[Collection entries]
= = =

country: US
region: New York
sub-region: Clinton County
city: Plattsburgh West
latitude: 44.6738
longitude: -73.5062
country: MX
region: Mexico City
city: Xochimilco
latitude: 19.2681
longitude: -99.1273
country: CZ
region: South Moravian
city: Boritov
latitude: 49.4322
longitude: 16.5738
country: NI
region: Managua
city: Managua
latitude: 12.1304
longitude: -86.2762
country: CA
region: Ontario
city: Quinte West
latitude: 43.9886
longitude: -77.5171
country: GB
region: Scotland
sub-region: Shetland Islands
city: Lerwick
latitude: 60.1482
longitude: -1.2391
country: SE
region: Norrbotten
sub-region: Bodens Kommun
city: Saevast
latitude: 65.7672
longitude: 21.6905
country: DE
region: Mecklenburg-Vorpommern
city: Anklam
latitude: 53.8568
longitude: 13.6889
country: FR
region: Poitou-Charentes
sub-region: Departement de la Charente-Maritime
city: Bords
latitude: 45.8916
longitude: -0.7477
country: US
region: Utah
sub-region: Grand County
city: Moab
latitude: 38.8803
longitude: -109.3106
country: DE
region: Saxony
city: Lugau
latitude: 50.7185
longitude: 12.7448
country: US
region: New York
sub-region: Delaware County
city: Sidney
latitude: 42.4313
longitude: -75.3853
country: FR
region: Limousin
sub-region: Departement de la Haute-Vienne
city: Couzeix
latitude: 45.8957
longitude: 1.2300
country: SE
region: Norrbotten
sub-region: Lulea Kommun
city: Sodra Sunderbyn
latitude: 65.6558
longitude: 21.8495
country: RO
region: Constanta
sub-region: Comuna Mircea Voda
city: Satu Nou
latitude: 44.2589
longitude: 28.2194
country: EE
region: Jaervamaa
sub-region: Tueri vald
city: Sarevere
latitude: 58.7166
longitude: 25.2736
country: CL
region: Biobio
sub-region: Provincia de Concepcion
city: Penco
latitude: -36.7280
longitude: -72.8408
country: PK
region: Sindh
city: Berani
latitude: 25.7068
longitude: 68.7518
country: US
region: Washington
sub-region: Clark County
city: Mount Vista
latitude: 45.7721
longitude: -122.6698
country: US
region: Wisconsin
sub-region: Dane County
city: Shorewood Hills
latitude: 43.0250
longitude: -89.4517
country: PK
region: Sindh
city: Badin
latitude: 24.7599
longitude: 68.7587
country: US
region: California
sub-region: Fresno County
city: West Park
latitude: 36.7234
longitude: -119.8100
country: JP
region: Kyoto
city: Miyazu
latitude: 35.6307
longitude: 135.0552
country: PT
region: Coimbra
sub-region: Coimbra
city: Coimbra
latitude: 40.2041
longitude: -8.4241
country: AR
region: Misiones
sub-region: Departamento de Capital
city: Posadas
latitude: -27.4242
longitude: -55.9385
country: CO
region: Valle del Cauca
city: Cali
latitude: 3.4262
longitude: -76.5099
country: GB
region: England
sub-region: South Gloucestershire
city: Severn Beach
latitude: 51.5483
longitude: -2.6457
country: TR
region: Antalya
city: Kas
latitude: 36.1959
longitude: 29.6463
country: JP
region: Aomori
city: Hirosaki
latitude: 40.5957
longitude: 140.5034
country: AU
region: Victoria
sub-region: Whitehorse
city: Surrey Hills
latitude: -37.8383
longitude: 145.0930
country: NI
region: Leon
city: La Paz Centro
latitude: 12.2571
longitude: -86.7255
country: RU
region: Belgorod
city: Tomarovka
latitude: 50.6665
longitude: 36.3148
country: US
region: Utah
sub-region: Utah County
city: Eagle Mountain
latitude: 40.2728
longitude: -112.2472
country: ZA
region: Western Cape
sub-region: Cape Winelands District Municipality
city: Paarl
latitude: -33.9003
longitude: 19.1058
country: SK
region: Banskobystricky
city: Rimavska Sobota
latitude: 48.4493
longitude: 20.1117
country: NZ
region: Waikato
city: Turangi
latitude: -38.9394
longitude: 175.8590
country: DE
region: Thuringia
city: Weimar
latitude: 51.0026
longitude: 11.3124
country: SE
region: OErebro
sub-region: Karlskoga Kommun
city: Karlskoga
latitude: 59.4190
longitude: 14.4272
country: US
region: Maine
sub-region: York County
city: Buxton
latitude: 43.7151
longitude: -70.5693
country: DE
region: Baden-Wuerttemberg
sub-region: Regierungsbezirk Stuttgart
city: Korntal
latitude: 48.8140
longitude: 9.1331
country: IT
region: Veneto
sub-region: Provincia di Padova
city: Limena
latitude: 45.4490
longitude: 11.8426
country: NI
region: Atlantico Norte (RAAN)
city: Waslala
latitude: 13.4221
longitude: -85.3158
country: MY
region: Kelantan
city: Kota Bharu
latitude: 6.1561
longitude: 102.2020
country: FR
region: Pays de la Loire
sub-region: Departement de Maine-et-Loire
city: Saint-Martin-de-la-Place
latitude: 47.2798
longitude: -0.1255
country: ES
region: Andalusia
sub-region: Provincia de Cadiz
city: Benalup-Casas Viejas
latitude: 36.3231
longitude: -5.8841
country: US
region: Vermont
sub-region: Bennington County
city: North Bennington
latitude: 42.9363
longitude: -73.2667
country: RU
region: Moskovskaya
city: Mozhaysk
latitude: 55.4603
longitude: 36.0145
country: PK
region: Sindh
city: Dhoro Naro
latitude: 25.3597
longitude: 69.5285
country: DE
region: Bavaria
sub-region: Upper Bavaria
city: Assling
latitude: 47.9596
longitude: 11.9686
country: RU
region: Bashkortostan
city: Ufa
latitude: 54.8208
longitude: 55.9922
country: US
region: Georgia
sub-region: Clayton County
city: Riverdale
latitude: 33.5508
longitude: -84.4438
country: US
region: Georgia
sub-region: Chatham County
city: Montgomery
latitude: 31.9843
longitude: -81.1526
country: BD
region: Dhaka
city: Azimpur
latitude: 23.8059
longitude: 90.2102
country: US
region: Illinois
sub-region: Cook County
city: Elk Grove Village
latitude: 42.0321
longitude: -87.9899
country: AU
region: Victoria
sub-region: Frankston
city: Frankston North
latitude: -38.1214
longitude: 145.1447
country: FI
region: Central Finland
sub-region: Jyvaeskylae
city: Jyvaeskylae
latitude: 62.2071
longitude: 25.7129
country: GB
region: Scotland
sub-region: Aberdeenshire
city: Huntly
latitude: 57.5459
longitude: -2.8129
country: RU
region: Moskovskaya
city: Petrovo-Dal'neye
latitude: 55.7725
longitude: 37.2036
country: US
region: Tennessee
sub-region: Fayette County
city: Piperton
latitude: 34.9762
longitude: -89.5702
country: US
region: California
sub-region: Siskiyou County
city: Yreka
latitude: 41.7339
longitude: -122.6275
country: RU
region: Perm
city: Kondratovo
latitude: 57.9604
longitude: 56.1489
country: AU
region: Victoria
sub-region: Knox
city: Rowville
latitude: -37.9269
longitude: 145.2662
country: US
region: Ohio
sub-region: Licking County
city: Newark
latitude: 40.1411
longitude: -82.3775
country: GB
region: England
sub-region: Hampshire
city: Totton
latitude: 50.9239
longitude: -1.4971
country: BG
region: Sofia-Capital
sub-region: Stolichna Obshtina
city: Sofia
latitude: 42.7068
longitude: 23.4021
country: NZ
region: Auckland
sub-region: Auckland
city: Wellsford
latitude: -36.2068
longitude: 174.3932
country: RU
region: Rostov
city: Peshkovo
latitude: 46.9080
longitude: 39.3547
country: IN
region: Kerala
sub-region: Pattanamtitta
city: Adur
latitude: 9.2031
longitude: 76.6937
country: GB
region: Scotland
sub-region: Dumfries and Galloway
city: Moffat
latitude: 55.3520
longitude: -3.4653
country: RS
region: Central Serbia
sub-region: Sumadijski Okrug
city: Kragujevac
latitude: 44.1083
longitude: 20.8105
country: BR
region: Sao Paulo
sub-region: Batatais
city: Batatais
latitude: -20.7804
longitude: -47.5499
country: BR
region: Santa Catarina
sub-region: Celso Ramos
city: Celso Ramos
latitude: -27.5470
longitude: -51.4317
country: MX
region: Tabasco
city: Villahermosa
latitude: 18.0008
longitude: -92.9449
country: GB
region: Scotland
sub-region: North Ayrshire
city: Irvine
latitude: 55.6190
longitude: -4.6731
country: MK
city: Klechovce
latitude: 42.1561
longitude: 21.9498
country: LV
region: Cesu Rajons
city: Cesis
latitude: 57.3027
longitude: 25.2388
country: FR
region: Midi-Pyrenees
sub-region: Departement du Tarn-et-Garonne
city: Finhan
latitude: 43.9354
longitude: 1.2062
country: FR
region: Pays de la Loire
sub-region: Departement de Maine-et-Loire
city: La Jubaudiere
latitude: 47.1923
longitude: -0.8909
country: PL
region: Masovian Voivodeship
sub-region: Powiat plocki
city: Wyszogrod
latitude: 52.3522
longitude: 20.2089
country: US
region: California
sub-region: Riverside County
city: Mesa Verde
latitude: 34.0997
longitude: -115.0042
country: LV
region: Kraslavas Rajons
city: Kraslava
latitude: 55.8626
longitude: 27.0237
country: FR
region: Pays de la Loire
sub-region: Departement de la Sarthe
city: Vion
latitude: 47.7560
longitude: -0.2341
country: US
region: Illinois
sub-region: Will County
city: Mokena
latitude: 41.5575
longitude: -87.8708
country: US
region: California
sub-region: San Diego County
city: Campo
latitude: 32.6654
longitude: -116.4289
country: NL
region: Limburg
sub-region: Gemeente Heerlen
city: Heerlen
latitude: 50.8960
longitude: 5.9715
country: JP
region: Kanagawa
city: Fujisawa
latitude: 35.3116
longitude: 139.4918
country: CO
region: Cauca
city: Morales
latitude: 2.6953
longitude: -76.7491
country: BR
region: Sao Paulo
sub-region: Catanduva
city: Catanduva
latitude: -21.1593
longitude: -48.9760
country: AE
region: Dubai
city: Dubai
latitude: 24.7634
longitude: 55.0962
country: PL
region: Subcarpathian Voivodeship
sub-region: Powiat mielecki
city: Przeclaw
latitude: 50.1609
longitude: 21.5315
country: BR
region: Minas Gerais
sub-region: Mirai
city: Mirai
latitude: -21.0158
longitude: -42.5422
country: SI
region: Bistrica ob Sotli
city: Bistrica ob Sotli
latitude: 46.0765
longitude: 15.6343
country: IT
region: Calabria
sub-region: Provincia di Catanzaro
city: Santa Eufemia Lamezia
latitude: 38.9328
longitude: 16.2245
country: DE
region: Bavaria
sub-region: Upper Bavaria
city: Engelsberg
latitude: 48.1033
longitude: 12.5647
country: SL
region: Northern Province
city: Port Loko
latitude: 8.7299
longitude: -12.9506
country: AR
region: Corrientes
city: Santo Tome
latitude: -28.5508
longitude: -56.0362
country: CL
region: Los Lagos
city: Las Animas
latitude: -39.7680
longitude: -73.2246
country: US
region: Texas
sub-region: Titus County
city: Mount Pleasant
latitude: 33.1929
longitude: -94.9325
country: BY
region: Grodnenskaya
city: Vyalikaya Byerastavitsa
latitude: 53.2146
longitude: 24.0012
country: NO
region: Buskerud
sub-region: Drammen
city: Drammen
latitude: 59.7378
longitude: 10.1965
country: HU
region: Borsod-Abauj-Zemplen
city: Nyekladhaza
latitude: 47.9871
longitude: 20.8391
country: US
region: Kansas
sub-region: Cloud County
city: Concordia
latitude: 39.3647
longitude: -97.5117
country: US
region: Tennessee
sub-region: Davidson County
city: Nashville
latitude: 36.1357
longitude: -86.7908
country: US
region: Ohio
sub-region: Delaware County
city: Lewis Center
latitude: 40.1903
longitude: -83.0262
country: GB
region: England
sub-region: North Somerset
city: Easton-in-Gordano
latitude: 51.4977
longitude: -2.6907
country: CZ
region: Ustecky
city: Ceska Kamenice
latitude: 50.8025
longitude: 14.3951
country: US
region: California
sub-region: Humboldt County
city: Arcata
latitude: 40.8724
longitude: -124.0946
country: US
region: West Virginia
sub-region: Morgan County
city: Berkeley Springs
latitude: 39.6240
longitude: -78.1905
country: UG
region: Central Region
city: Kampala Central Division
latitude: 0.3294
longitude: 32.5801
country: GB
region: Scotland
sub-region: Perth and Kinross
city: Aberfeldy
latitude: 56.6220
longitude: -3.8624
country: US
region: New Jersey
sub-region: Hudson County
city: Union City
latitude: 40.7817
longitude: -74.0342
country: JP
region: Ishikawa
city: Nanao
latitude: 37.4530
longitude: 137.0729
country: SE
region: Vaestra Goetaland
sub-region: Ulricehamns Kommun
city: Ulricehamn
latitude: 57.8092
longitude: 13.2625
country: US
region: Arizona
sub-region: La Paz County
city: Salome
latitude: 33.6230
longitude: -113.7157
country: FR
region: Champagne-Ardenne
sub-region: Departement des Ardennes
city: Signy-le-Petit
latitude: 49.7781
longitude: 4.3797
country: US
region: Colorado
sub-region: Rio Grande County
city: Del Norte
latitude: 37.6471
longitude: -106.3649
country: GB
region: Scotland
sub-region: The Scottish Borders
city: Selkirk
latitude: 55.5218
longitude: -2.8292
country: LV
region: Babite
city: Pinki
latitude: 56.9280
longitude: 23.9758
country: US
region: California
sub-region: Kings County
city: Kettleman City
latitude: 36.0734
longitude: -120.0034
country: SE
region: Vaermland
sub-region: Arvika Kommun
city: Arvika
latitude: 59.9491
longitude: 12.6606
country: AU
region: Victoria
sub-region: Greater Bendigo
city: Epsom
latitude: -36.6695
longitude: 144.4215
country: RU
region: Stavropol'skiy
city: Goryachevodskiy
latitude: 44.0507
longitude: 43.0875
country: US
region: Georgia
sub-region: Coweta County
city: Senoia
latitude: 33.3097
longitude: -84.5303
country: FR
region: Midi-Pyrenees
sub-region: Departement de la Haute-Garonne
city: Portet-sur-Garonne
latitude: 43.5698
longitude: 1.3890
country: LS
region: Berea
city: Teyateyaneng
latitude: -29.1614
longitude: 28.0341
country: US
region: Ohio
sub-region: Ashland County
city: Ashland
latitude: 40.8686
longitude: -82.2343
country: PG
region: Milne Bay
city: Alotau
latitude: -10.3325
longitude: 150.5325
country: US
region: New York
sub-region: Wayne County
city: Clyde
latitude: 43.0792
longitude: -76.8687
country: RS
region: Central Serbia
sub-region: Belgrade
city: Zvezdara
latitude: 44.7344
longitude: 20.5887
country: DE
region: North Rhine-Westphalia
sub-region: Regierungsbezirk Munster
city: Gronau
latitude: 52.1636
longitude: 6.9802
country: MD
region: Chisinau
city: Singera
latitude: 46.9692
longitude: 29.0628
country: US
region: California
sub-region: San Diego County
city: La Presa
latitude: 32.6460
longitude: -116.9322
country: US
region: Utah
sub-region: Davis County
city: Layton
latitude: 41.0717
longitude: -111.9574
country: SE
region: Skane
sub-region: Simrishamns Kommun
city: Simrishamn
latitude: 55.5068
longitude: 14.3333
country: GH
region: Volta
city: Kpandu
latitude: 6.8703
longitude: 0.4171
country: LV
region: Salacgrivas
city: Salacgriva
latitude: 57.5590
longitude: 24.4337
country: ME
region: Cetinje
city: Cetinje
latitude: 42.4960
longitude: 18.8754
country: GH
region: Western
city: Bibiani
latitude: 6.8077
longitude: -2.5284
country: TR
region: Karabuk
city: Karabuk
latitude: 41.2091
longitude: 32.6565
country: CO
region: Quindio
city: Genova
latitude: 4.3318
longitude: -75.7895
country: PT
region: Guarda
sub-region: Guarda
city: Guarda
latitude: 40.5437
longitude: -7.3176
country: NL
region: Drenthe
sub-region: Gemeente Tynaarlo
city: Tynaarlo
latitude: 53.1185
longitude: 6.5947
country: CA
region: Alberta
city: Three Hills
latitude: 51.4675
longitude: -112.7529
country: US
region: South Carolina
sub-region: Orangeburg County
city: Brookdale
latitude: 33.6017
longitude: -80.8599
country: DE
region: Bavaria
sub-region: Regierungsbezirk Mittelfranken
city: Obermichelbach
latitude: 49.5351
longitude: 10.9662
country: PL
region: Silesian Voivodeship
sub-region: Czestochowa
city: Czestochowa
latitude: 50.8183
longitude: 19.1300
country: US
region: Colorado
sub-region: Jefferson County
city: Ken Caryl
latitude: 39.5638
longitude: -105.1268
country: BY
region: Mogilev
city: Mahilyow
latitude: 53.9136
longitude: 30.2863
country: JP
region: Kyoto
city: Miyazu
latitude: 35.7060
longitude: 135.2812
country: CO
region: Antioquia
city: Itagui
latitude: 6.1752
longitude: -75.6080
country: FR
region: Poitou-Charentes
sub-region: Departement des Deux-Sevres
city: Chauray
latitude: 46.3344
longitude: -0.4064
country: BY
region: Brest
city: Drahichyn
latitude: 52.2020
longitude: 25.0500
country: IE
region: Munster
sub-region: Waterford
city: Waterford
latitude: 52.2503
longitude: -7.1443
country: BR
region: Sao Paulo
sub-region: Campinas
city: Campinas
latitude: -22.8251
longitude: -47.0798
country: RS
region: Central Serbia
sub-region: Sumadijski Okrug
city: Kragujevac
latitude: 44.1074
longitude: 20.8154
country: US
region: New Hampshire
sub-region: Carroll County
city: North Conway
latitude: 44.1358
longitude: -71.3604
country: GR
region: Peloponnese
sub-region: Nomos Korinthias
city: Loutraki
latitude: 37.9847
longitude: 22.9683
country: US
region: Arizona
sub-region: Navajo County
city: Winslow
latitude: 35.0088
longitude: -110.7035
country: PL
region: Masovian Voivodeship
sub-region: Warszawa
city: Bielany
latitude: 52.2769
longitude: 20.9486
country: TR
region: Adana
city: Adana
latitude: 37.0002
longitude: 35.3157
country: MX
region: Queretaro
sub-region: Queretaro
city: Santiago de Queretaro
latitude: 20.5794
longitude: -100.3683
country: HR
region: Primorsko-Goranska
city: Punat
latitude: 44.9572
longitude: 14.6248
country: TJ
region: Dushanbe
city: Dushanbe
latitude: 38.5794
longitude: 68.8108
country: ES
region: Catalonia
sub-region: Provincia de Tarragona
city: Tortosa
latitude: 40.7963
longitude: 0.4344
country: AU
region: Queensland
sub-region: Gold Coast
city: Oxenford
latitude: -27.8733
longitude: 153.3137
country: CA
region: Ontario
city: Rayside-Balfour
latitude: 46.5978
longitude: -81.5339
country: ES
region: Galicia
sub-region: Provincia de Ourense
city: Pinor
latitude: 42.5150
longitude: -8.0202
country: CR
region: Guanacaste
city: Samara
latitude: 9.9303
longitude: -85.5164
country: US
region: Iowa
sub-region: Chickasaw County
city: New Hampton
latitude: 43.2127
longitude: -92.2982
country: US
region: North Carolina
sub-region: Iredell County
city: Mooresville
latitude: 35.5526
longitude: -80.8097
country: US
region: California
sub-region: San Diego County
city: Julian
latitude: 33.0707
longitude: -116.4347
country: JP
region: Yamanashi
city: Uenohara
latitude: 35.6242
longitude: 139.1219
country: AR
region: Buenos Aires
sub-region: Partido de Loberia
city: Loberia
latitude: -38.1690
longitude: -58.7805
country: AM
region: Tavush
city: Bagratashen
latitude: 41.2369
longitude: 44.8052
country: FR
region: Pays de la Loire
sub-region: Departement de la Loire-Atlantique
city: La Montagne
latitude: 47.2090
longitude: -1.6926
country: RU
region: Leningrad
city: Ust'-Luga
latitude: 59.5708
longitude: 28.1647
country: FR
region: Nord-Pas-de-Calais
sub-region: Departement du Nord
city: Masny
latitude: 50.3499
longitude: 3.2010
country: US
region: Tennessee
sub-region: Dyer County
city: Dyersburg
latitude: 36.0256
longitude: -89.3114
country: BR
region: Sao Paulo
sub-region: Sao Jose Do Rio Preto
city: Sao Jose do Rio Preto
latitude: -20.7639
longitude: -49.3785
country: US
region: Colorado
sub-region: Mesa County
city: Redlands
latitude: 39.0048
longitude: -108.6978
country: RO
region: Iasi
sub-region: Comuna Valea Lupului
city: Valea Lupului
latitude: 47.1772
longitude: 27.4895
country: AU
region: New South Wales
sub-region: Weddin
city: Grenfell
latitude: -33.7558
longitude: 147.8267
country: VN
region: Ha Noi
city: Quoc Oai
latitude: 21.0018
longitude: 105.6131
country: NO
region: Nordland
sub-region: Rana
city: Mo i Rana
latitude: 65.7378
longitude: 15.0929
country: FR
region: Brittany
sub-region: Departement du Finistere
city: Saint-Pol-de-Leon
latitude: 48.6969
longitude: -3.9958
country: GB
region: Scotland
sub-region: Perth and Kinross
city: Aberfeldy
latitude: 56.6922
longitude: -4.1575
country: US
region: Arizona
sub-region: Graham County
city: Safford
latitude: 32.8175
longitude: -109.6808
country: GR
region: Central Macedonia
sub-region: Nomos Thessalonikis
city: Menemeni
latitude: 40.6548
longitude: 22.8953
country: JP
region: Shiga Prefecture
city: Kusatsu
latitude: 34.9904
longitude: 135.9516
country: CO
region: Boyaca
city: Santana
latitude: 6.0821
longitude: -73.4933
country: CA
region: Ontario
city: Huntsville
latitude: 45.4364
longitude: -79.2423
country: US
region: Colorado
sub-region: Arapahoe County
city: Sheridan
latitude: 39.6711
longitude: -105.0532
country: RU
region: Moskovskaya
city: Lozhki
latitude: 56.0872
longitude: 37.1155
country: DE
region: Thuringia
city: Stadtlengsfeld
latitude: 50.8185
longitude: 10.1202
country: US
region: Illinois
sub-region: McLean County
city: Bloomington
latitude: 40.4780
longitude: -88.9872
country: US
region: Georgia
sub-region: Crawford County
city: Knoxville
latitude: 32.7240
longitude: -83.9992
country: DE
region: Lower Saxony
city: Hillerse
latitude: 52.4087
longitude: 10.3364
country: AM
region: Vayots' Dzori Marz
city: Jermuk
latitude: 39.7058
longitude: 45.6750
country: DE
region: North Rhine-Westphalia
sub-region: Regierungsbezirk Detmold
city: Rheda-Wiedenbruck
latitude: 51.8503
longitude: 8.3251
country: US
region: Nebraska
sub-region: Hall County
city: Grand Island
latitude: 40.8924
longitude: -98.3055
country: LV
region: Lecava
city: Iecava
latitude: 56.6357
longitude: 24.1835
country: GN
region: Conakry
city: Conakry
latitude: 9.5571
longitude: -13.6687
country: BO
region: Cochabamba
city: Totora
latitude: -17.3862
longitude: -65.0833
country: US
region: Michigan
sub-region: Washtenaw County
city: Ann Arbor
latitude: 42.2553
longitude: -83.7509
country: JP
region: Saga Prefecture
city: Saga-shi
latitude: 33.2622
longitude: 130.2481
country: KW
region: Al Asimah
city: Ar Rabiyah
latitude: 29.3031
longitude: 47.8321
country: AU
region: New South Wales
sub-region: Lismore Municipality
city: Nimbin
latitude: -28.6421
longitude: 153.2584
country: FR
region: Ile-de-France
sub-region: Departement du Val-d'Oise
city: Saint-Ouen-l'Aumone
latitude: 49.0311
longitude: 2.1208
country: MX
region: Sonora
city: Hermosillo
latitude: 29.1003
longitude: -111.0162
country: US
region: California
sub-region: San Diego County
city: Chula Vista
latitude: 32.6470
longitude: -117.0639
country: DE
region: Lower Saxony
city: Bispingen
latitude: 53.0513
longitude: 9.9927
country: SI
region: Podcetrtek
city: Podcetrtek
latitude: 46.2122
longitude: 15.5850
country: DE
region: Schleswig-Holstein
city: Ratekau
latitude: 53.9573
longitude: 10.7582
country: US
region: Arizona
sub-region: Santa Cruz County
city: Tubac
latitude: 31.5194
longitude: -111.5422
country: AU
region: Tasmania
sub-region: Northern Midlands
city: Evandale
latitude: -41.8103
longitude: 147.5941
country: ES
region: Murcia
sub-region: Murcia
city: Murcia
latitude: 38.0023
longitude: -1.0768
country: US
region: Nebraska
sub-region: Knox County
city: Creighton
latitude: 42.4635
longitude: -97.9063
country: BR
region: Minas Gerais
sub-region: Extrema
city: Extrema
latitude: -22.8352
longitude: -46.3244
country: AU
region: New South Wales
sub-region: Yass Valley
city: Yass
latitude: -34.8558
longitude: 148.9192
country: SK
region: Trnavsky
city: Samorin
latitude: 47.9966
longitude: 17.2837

= = =

Which lines above contain the string "Provincia"? Select every one of them and copy it out.

sub-region: Provincia de Concepcion
sub-region: Provincia di Padova
sub-region: Provincia de Cadiz
sub-region: Provincia di Catanzaro
sub-region: Provincia de Tarragona
sub-region: Provincia de Ourense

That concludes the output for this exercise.